# SOURCE DATA
[Start of Attachment]

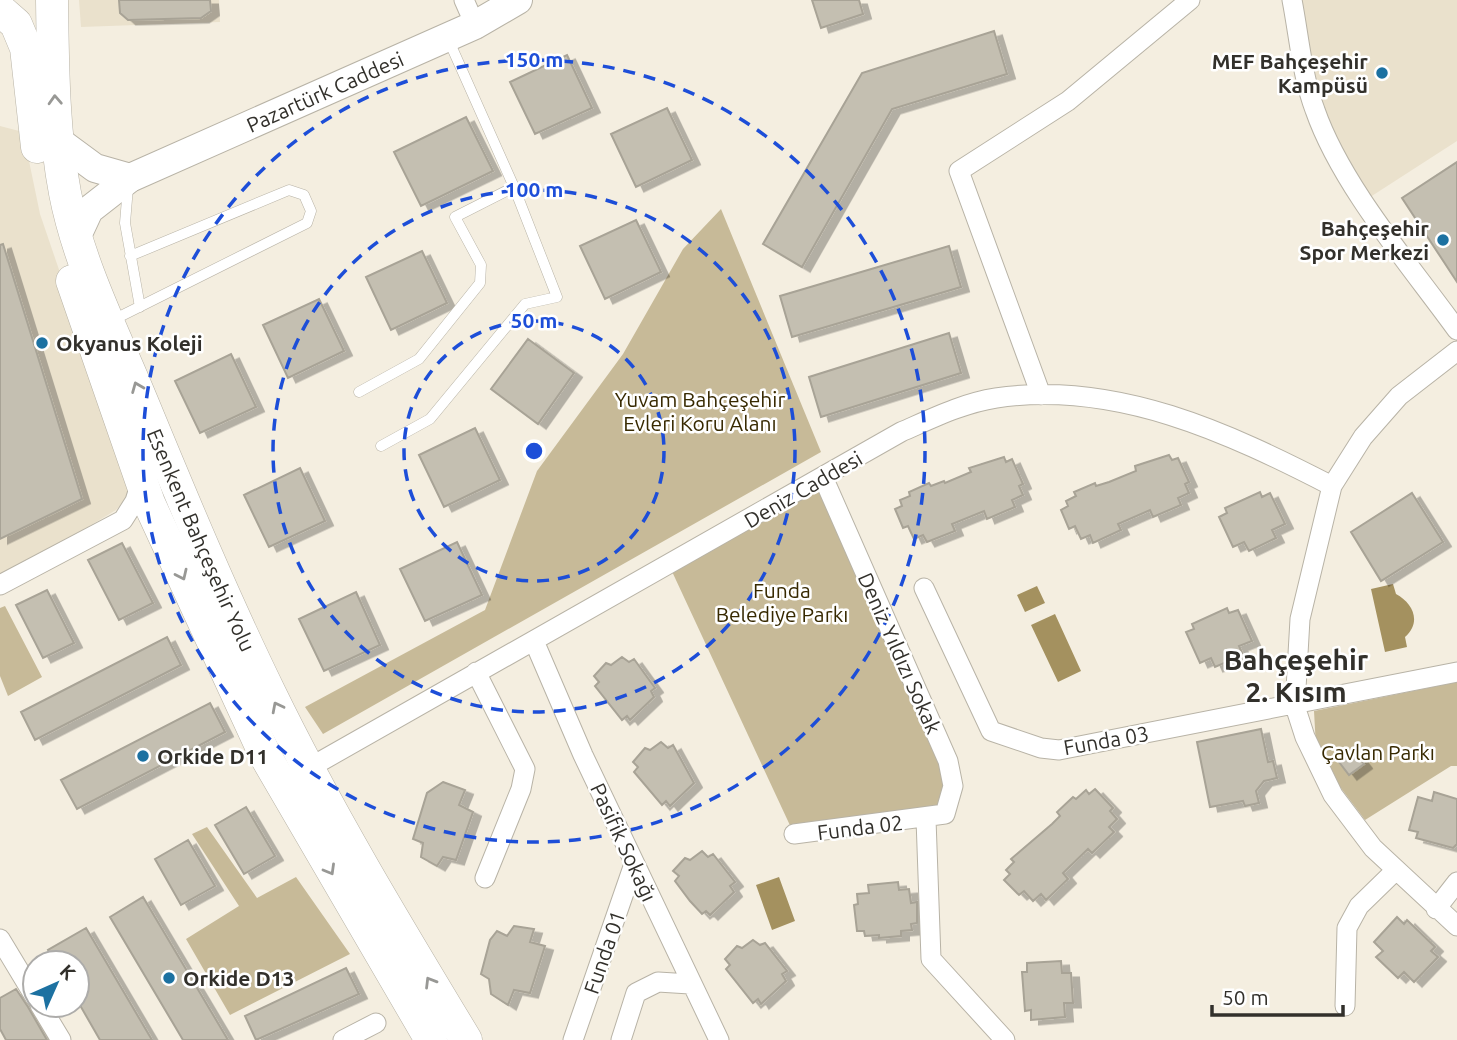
<svg xmlns="http://www.w3.org/2000/svg" width="1457" height="1040" font-family="Ubuntu,sans-serif">
	<defs>
		<filter id="shadow"><feDropShadow dx="8" dy="4.5" stdDeviation="0" flood-color="#0004"/></filter>
	</defs>
	<rect width="100%" height="100%" fill="#f4eee0"/>
	<path fill="#eae1cc" d="M79 0H219L220 22 81 27Z
		M1292 0H1457V141L1364 201 1325 134Z
		M0 126 23 132 40 214 131 481 127 498 116 510 0 580Z"/>
	<path fill="#c7ba98" d="M721 209 821 452 323 734 305 707 485 610 537 471 623 354 683 249Z
		M823 477 948 761 945 814 794 834 669 565Z
		M5 606 42 677 8 696 0 676V608Z
		M1457 682V766H1451L1365 820 1328 771 1316 747 1314 711Z
		M207 827 257 898 296 877 350 954 230 1015 186 939 239 906 192 834Z"/>
	<path fill="#a4915f" d="M1393 584 1396 594C1413 603 1422 622 1405 637L1407 647 1385 652 1371 589Z
		M1037 586 1045 603 1025 612 1017 595Z
		M1055 614 1081 671 1058 682 1031 625Z
		M779 877 795 921 772 930 756 885Z"/>
	<path fill="#c4bfb1" stroke="#a8a396" stroke-width="2" filter="url(#shadow)" d="M119 0H210L211 11 201 18 128 20 120 13Z
		M812 0H859L863 14 821 28Z
		M994 31 1007 74 892 109 802 267 763 244 862 73Z
		M567 55 592 108 535 134 510 82Z
		M667 108 692 160 636 187 611 134Z
		M466 117 493 171 421 206 394 152Z
		M1457 162V282L1402 198Z
		M636 220 661 272 605 299 580 246Z
		M3 244 82 499 0 539V245Z
		M949 246 961 287 792 337 780 296Z
		M422 251 447 303 391 330 366 277Z
		M319 299 344 351 288 378 263 325Z
		M949 333 961 373 821 417 809 377Z
		M528 339 574 373 538 424 491 389Z
		M231 354 256 407 200 433 175 381Z
		M475 428 500 480 444 507 419 455Z
		M1169 455 1172 460 1178 458 1189 482 1185 484 1189 493 1178 498 1181 505 1153 517 1150 510 1118 524 1121 530 1093 543 1090 535 1081 539 1075 526 1069 529 1061 510 1068 506 1066 501 1076 496 1074 492 1095 483 1096 486 1109 482 1136 471 1135 466Z
		M1004 457 1006 462 1012 459 1023 484 1019 486 1023 495 1012 500 1015 507 987 519 984 511 952 524 955 531 927 542 923 535 914 539 908 526 903 528 895 509 902 506 900 500 910 496 909 492 929 483 931 486 944 481 945 483 971 472 969 468Z
		M300 468 325 521 269 547 244 495Z
		M1260 492 1262 497 1270 493 1285 524 1272 530 1276 538 1249 551 1244 542 1233 547 1219 517 1227 513 1225 508Z
		M1412 493 1443 542 1381 581 1351 532Z
		M457 542 482 595 425 621 400 569Z
		M122 543 153 603 119 620 88 560Z
		M47 590 74 643 43 658 16 605Z
		M356 592 380 645 324 671 299 619Z
		M1227 608 1229 613 1238 610 1252 641 1239 646 1243 655 1215 667 1211 658 1200 663 1186 632 1194 629 1192 624Z
		M167 637 181 665 35 740 21 712Z
		M622 657 629 662 634 659 655 688 651 691 654 697 630 720 627 716 622 720 595 686 599 682 594 676 606 663 611 665Z
		M210 703 225 732 77 809 61 780Z
		M1261 729 1268 762 1273 761 1277 778 1264 781 1256 791 1259 803 1245 806 1243 801 1210 807 1197 742Z
		M661 742 668 748 673 745 694 783 670 806 666 801 662 805 634 772 638 767 633 762 645 748 650 750Z
		M1354 751 1364 764 1349 775 1339 762Z
		M443 782 465 790 459 805 473 812 456 860 443 857 437 866 421 857 423 843 413 839 427 793Z
		M1095 789 1113 808 1110 811 1117 819 1109 827 1114 832 1092 853 1088 849 1063 873 1068 879 1046 900 1041 894 1033 901 1024 891 1019 895 1004 880 1010 874 1006 870 1014 862 1011 859 1052 824 1060 816 1057 812 1073 797 1076 799 1086 790 1089 794Z
		M1434 792 1457 799V844L1453 848 1416 838 1418 832 1409 830 1418 797 1432 801Z
		M246 807 275 856 244 874 215 825Z
		M188 840 215 886 181 905 155 859Z
		M702 851 708 857 713 854 735 882 730 886 734 892 710 915 706 911 702 914 690 901 675 881 679 876 673 871 685 858 690 860Z
		M898 882 899 890 909 889 911 903 917 902V923L911 924 912 930 901 931V936L879 938V935L865 936 864 931H857L854 905 858 904 857 894 869 893 868 885Z
		M143 897 228 1040H183L110 917Z
		M1397 917 1404 924 1407 920 1435 947 1431 951 1438 957 1414 982 1404 972 1398 978 1376 957 1383 951 1374 942Z
		M514 926 534 929 530 942 545 946 530 993 514 990 508 1005 491 994 489 979 481 974 490 940 497 931 507 936Z
		M86 928 152 1040H100L77 1000V963H55L48 950Z
		M753 940 760 945 765 943 787 971 782 974 786 981 761 1004 758 999 753 1003 726 969 730 965 725 959 737 946 742 948Z
		M1061 961 1062 973H1071L1073 1003H1064L1065 1017 1031 1020V1010L1025 1011 1022 972H1027V963Z
		M346 968 359 994 256 1040 245 1016Z
		M16 989 28 1007 47 1040H6L0 1029V998Z"/>
	<g fill="none" stroke-linecap="round" stroke-linejoin="round">
		<defs>
			<path id="lane" d="M128 187 125 223 140 307
				M111 321 307 223 311 211 304 195 289 190 130 256
				M359 392 419 359 480 283 481 265 455 217 514 187
				M381 446 430 419 525 304 557 297 514 187 449 41"/>
			<path id="street" d="M464 0 475 25
				M1292 0C1299 36 1302 76 1315 110 1341 185 1410 265 1457 330
				M1457 351 1399 396 1363 437 1332 486 1300 619 1295 706 1305 737 1333 795 1373 848 1457 926
				M1041 395 959 171 1068 101 1190 0
				M0 585 123 520 135 501 141 482
				M924 588 991 731 1041 748 1059 750 1457 672
				M534 641 583 755 719 1040
				M476 672 525 769 521 789 485 878
				M309 768 901 432C931 419 963 403 996 398 1116 380 1229 433 1332 486
				M926 819 931 959 1005 1040
				M794 834 945 814 953 786 948 761 823 477
				M1436 909 1457 882
				M0 939 35 997
				M40 1005 61 1040
				M1345 1006 1347 928 1359 906 1396 870
				M343 1040 376 1023
				M573 1040 634 864
				M621 1040 636 993 658 982 690 984"/>
			<g id="secondary">
				<path d="M57 140 95 168 130 178"/>
				<path id="s1" d="M76 238 89 210 130 178 475 25 518 0"/>
			</g>
			<g id="primary">
				<path id="s2" d="M52 0C53 64 53 130 65 193 79 266 116 337 144 406 184 503 224 599 270 693 328 812 397 926 466 1040"/>
				<path d="M0 10 16 24 26 48 37 147"/>
				<path d="M72 281 149 503 266 757 431 1040"/>
			</g>
		</defs>
		<use href="#lane" stroke="#b8b3a6" stroke-width="11"/>
		<use href="#street" stroke="#b8b3a6" stroke-width="21"/>
		<use href="#secondary" stroke="#b8b3a6" stroke-width="30"/>
		<use href="#primary" stroke="#b8b3a6" stroke-width="33"/>
		<use href="#lane" stroke="#fff" stroke-width="10"/>
		<use href="#street" stroke="#fff" stroke-width="19"/>
		<use href="#secondary" stroke="#fff" stroke-width="28"/>
		<use href="#primary" stroke="#fff" stroke-width="32"/>
	</g>
	<defs><path id="oneway-chevron" d="M-2-3.5L2.5 0L-2 3.5" fill="none" stroke-width="1.6" stroke-linecap="round" stroke-linejoin="round" transform="scale(1.75)"/></defs>
	<g stroke="#989895">
		<use href="#oneway-chevron" transform="translate(55 100) rotate(-93)"/>
		<use href="#oneway-chevron" transform="translate(137 387) rotate(-112)"/>
		<use href="#oneway-chevron" transform="translate(182 575) rotate(65)"/>
		<use href="#oneway-chevron" transform="translate(277 707) rotate(-117)"/>
		<use href="#oneway-chevron" transform="translate(330 870) rotate(60)"/>
		<use href="#oneway-chevron" transform="translate(430 982) rotate(-121)"/>
	</g>
	<g fill="none" stroke="#1d4ed8" stroke-width="3.5" stroke-dasharray="12 9">
		<circle cx="534" cy="451" r="130"/>
		<circle cx="534" cy="451" r="261"/>
		<circle cx="534" cy="451" r="391"/>
	</g>
	<g fill="#1c71a1" stroke="#fff" stroke-width="2.5">
		<circle cx="1382" cy="73" r="7"/>
		<circle cx="1443" cy="240" r="7"/>
		<circle cx="42" cy="343" r="7"/>
		<circle cx="143" cy="756" r="7"/>
		<circle cx="169" cy="978" r="7"/>
	</g>
	<g text-anchor="middle" dominant-baseline="central" stroke-width="5" stroke-linejoin="round" paint-order="stroke">
		<g font-size="21" font-weight="bold" fill="#32302b" stroke="#fff" text-anchor="start">
			<text x="1368" y="61" text-anchor="end">MEF Bahçeşehir<tspan x="1368" dy="24">Kampüsü</tspan></text>
			<text x="1429" y="228" text-anchor="end">Bahçeşehir<tspan x="1429" dy="24">Spor Merkezi</tspan></text>
			<text x="56" y="343">Okyanus Koleji</text>
			<text x="157" y="756">Orkide D11</text>
			<text x="183" y="978">Orkide D13</text>
		</g>
		<g font-size="21" fill="#32302b" stroke="#fff">
			<text stroke="none"><textPath href="#s1" startOffset="296">Pazartürk Caddesi</textPath></text>
			<text transform="translate(803 489) rotate(-30)">Deniz Caddesi</text>
			<text stroke="none"><textPath href="#s2" startOffset="567">Esenkent Bahçeşehir Yolu</textPath></text>
			<text transform="translate(900 653) rotate(66)">Deniz Yıldızı Sokak</text>
			<text transform="translate(1106 740) rotate(-10)">Funda 03</text>
			<text transform="translate(860 827) rotate(-7)">Funda 02</text>
			<text transform="translate(624 842) rotate(65)">Pasifik Sokağı</text>
			<text transform="translate(604 952) rotate(-71)">Funda 01</text>
		</g>
		<g font-size="21" fill="#372900" stroke="#fff">
			<text x="700" y="399">Yuvam Bahçeşehir<tspan x="700" dy="24">Evleri Koru Alanı</tspan></text>
			<text x="782" y="590">Funda<tspan x="782" dy="24">Belediye Parkı</tspan></text>
			<text x="1378" y="752">Çavlan Parkı</text>
		</g>
		<g font-size="28" font-weight="bold" fill="#32302b" stroke="#fff">
			<text x="1296" y="659">Bahçeşehir<tspan x="1296" dy="32">2. Kısım</tspan></text>
		</g>
	</g>
	<circle cx="534" cy="451" r="10" fill="#1d4ed8" stroke="#fff" stroke-width="3.5"/>
	<g font-size="21" text-anchor="middle" font-weight="bold" fill="#1d4ed8" stroke="#fff" stroke-width="5" stroke-linejoin="round" paint-order="stroke">
		<text x="534" y="67">150 m</text>
		<text x="534" y="197">100 m</text>
		<text x="534" y="328">50 m</text>
	</g>
	<g transform="translate(56 984) rotate(45)"><circle r="33" fill="#ffffff" stroke="#adacaa" stroke-width="2"/>
	<path d="M0-5L12 26L0 18L-12 26Z" fill="#1c71a1"/>
	<text y="-10" font-size="19" font-weight="bold" text-anchor="middle" fill="#32302b">K</text>
	</g>
	<path d="M1212 1005v10h131v-10" fill="none" stroke="#32302b" stroke-width="3.5"/>
	<text x="1222" y="1005" font-size="21" fill="#32302b" stroke="#ffffff" stroke-width="5" paint-order="stroke">50 m</text>
</svg>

[End of Attachment]

# ACTIVITY
All lines with the word "linecap" need to be copied from the data above.

# SOLUTION TO THIS TASK
	<g fill="none" stroke-linecap="round" stroke-linejoin="round">
	<defs><path id="oneway-chevron" d="M-2-3.5L2.5 0L-2 3.5" fill="none" stroke-width="1.6" stroke-linecap="round" stroke-linejoin="round" transform="scale(1.75)"/></defs>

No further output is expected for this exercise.